Strategic assessment for the NHS: from sandbox to service
For a tool like DxGPT to be used in the UK, it would need to navigate a clear and rigorous regulatory and evidence pathway.
- Regulatory route: As a tool that informs a diagnosis, it would be classified as a Software/AI as a Medical Device (SaMD/AIaMD) and fall under the MHRA framework. The MHRA AI Airlock provides a dedicated sandbox for testing novel algorithms in a supervised, real-world setting.
- Evidence & adoption: The NICE Early Value Assessment (EVA) pathway is designed for promising technologies like this. It would allow for time-limited, conditional NHS use while prospective evidence is generated against key endpoints (e.g., time-to-diagnosis, referrals avoided, cost per correct diagnosis).
- Procurement baseline: Before any NHS organisation could use the tool, it would need to meet the standards of the DTAC. The deploying organisation would also need to complete its own clinical safety case under the DCB0129/0160 standards.
Benefits & savings: where value could credibly accrue
- Faster triage to Centres of Expertise: Shortening the "diagnostic odyssey" would lead to fewer repeat tests and a reduction in low-yield outpatient cycles.
- Reduced low-yield investigations: By helping to narrow the diagnostic hypotheses earlier, the tool could reduce the number of tests performed per diagnosis.
- Clinician time: There is potential to save clinician time in case synthesis and documentation, though this would need to be quantified in UK-specific pilots.
Pilot design for an ICS/region (90-day plan)
- Settings: A pilot could be run in paediatric ambulatory genetics clinics or with complex GP referrals to specialist metabolic clinics.
- Design: A stepped-wedge or A/B trial comparing DxGPT-assisted consultations versus usual care.

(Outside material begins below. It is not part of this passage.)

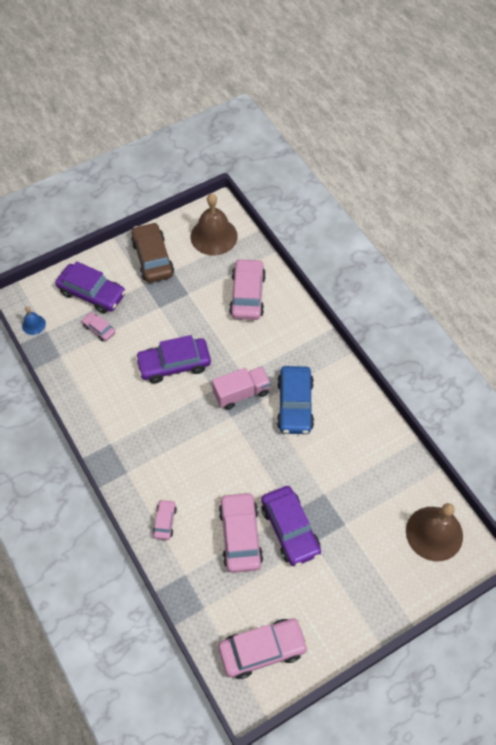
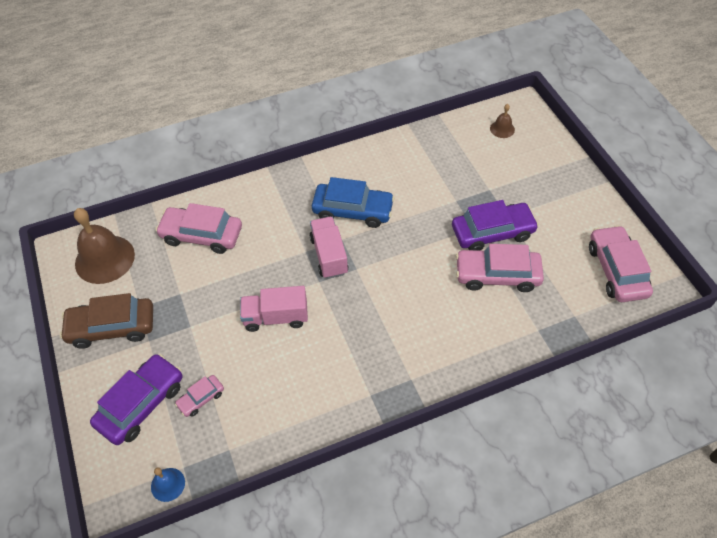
camera: 80 degrees left, 5 degrees down
(165, 521) = (477, 344): pink car -> none
(174, 364) = (276, 317): purple car -> pink truck
(434, 533) = (502, 129): brown bell -> brown bell, size x0.47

- KPIs: Top-5 hit rate at the first specialist visit, time-to-diagnosis, number of unnecessary tests avoided, clinician trust/usability scores, and all safety-related events.
Governance & Safeguards
- Human-in-the-loop: The clinician must remain in the loop with documented accountability. Unsupervised patient use for clinical decisions must be prohibited.
- Guardrails: The tool must have mandatory source citation, clear uncertainty flags, and explicit "seek specialist advice" nudges.
- Change control: The AI model and its version must be tracked to comply with MHRA expectations for significant software changes.
FAQs
- Is DxGPT “as good as a doctor”?
- No. Early studies show it has comparable top-5 accuracy in specific paediatric settings, but it remains an assistive tool that requires expert clinician oversight and interpretation.
- Has it been used in a public health system?
- Yes, the SERMAS health service in Madrid, Spain, piloted access for its primary care clinicians. Any UK adoption would need to proceed through the official MHRA, NICE, and DTAC pathways.
- What about safety?
- All LLMs carry a risk of missing or mis-prioritising advice. Any UK pilot would need to meticulously measure safety events and mandate clear "seek urgent care" prompts where appropriate.
Conclusion & call to action
DxGPT should be viewed as a fascinating and promising case study for how specialised AI can be used to counter cognitive biases in the specific, challenging domain of rare diseases. It is not, and should not be seen as, a replacement for clinical reasoning.
The next step for NHS innovation leads is clear: a tool with this potential warrants a formal UK pilot. This should be commissioned under the strict guardrails of the MHRA AI Airlock and the NICE EVA pathway, with a transparent evaluation protocol published to the NHS AI Knowledge Repository to ensure that any learnings—positive or negative—are shared for the benefit of the entire system.